Abstract 1869: Novel TNFR2 antibodies to overcome T cell exhaustion and suppressive tumor microenvironment

TNFR2 is highly expressed on the surface of activated T effector cells, T regulatory cells and myeloid cells, and it plays essential roles in modulating the tumor microenvironment. In most cancer types, higher TNFR2 expression correlates with increased immune cell infiltration. Furthermore, the TNFR2 gene is differentially expressed in various cancer types, including breast, lung, renal, liver and skin cancers. In cancers such as head and neck cancer and cutaneous melanoma, high TNFR2 expression correlates with better overall survival. The therapeutic potential of antibodies targeting TNFR2 has been demonstrated by agonist antibodies for the T effector cells, and antibodies that antagonize or deplete the T regulatory cells and suppressive myeloid cells. We discovered novel TNFR2 antibodies that demonstrate unique mechanisms to overcome T cell exhaustion and the suppressive tumor microenvironment for more effective immunotherapy. In vitro studies have shown that our antibodies block TNFα ligand binding and potently inhibit TNFR2 signaling in the monocytic cells.

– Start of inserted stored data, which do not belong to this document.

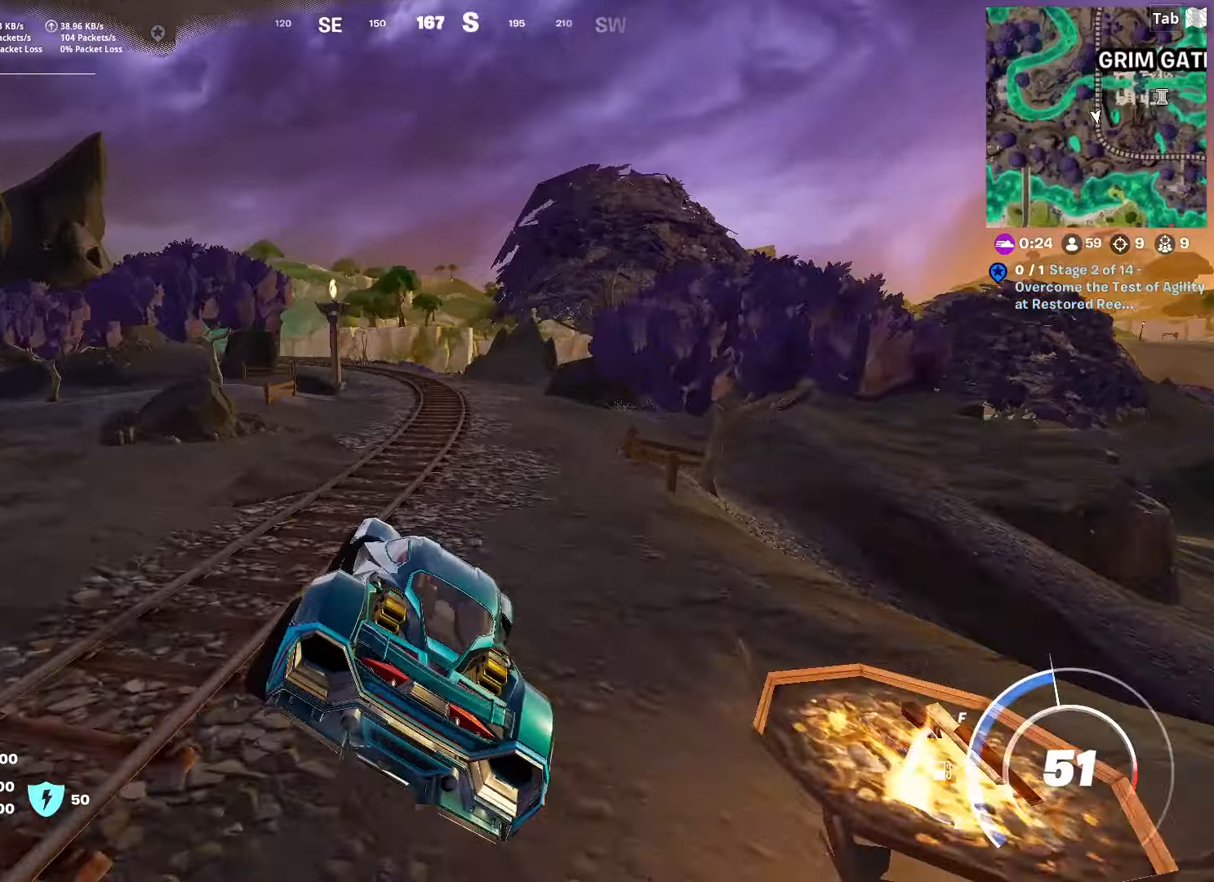
{"keys": ["w"], "mouse": [], "mouse_move": "up-right", "events": []}
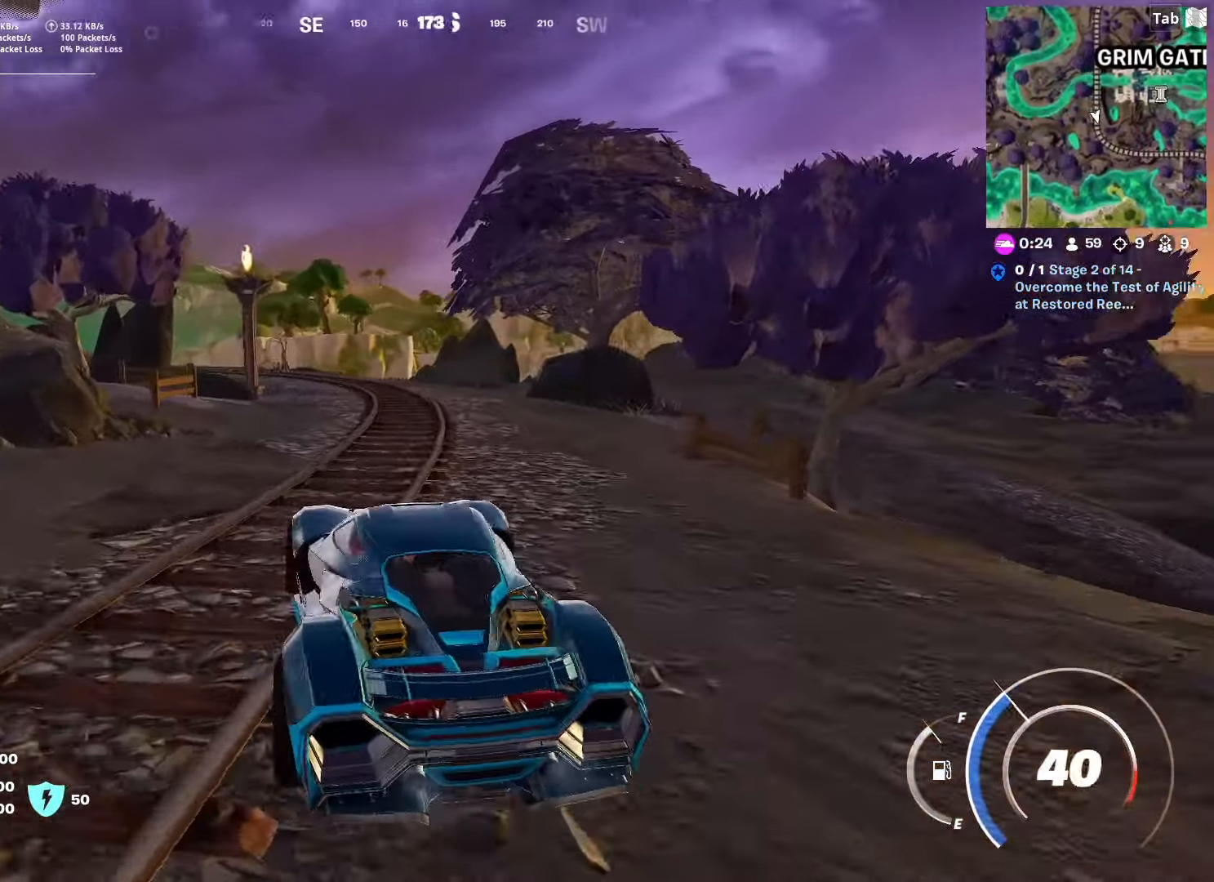
{"keys": ["w"], "mouse": [], "mouse_move": "still", "events": []}
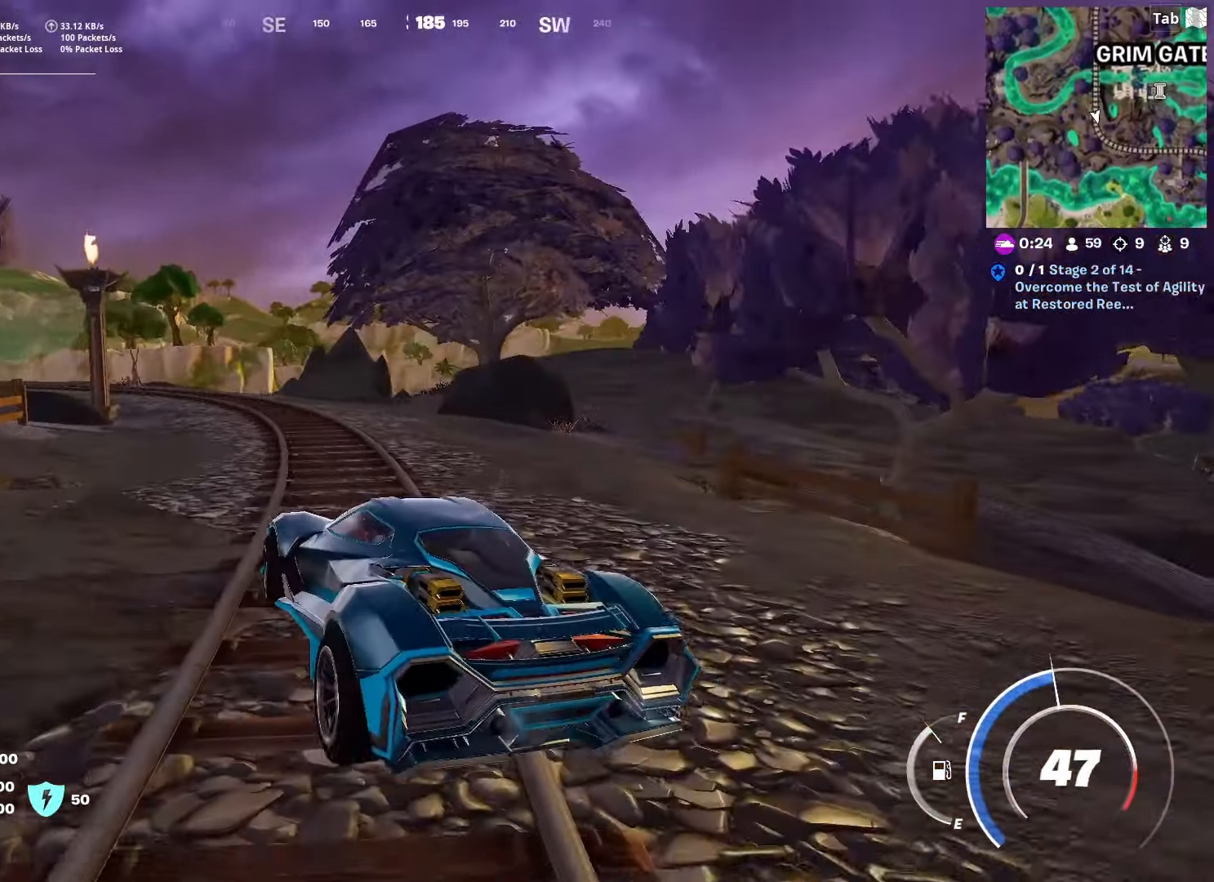
{"keys": ["a", "w"], "mouse": [], "mouse_move": "still", "events": [[484, "a", "down"]]}
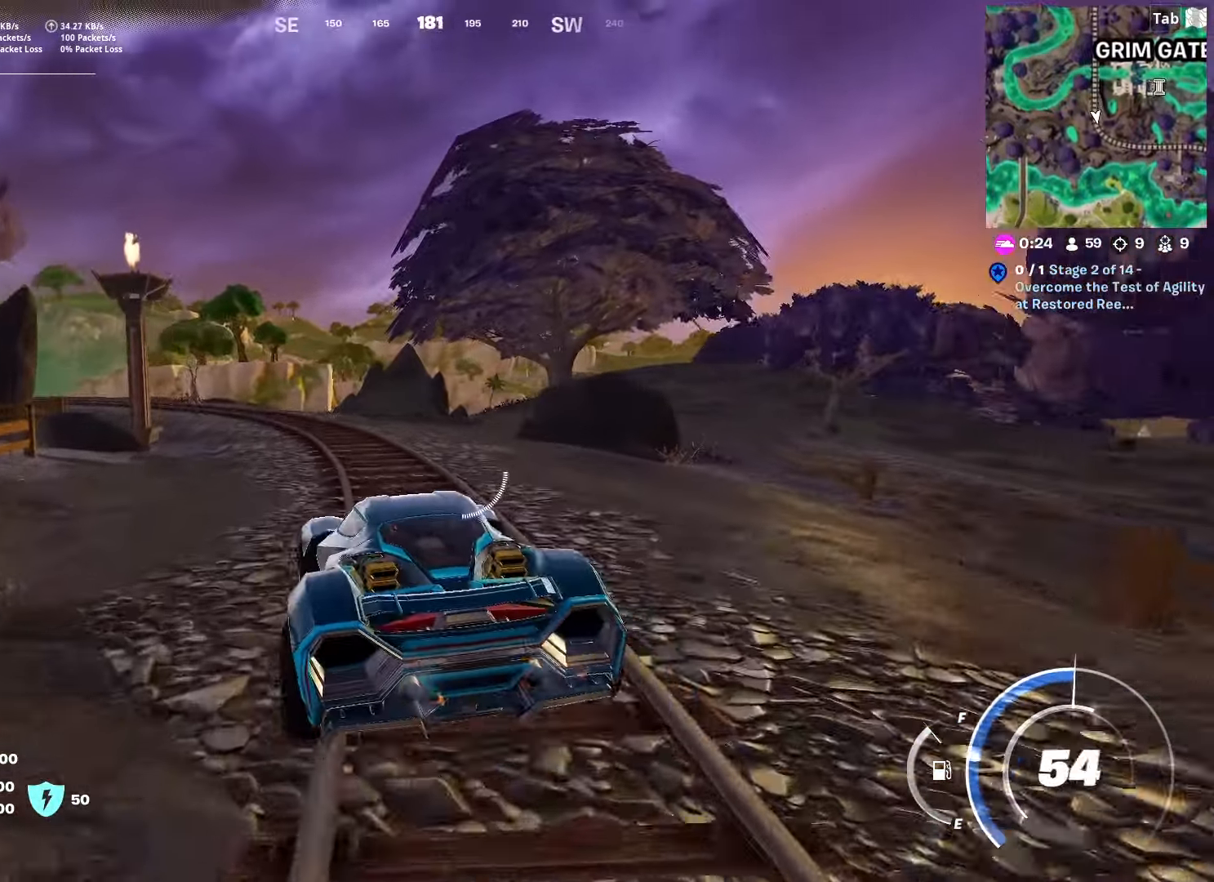
{"keys": ["w"], "mouse": [], "mouse_move": "up-right", "events": [[217, "a", "up"]]}
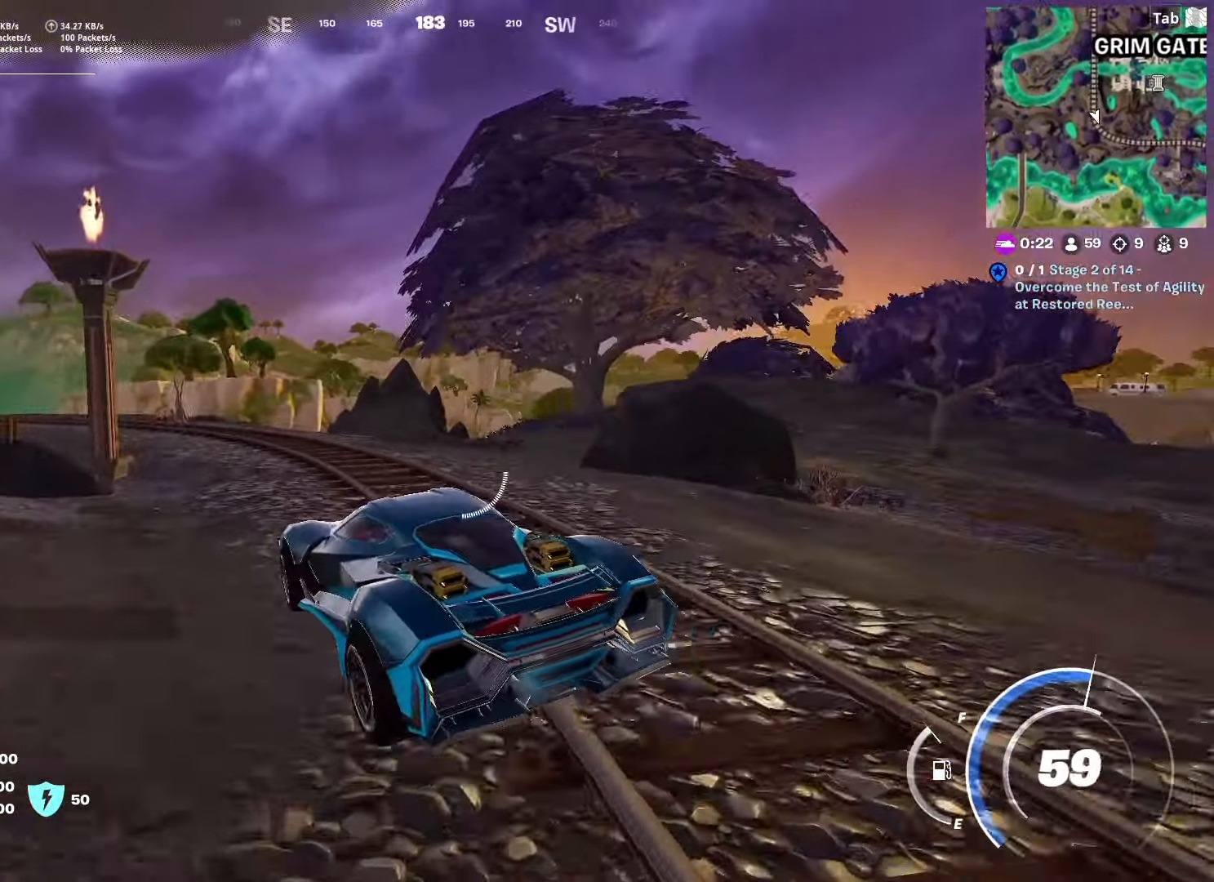
{"keys": ["w"], "mouse": [], "mouse_move": "left", "events": []}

Moreover, these antibodies enhance CD8 T cell function to overcome the suppressive effect from the T regulatory cells and can invigorate exhausted CD8 T cells in an FcγR-dependent manner. In a humanized mouse model, our antibodies demonstrate strong anti-tumor efficacy as single agents or in combination with a PD-L1 inhibitor. Therefore, these antibodies offer potential advantages when the tumor microenvironment is enriched in the exhausted T cells, the suppressive myeloid cells, or the regulatory T cells, as found in anti-PD-1/PD-L1 resistant and PD-1 refractory patients. In conclusion, the data obtained indicate that our TNFR2 antibodies are a novel and promising class of drug candidates for cancer immunotherapeutics. Our lead antibody is currently at the IND-enabling stage with the target of entering clinical studies in early 2022. Citation Format: Chi Shing Sum, Makenzie Danton, Qii hu, Alla Pritsker, Ray Lin, Raymond Yu, Kevin Chen, Fangqiang Tang, Thomas Pohl, Samantha Wallner, Ahmed Hassan, Huarui Lu, Haichun Huang, James Pei, Zhong Liu, Han Li, Ming Lei. Novel TNFR2 antibodies to overcome T cell exhaustion and suppressive tumor microenvironment [abstract]. In: Proceedings of the American Association for Cancer Research Annual Meeting 2021; 2021 Apr 10-15 and May 17-21. Philadelphia (PA): AACR; Cancer Res 2021;81(13_Suppl):Abstract nr 1869.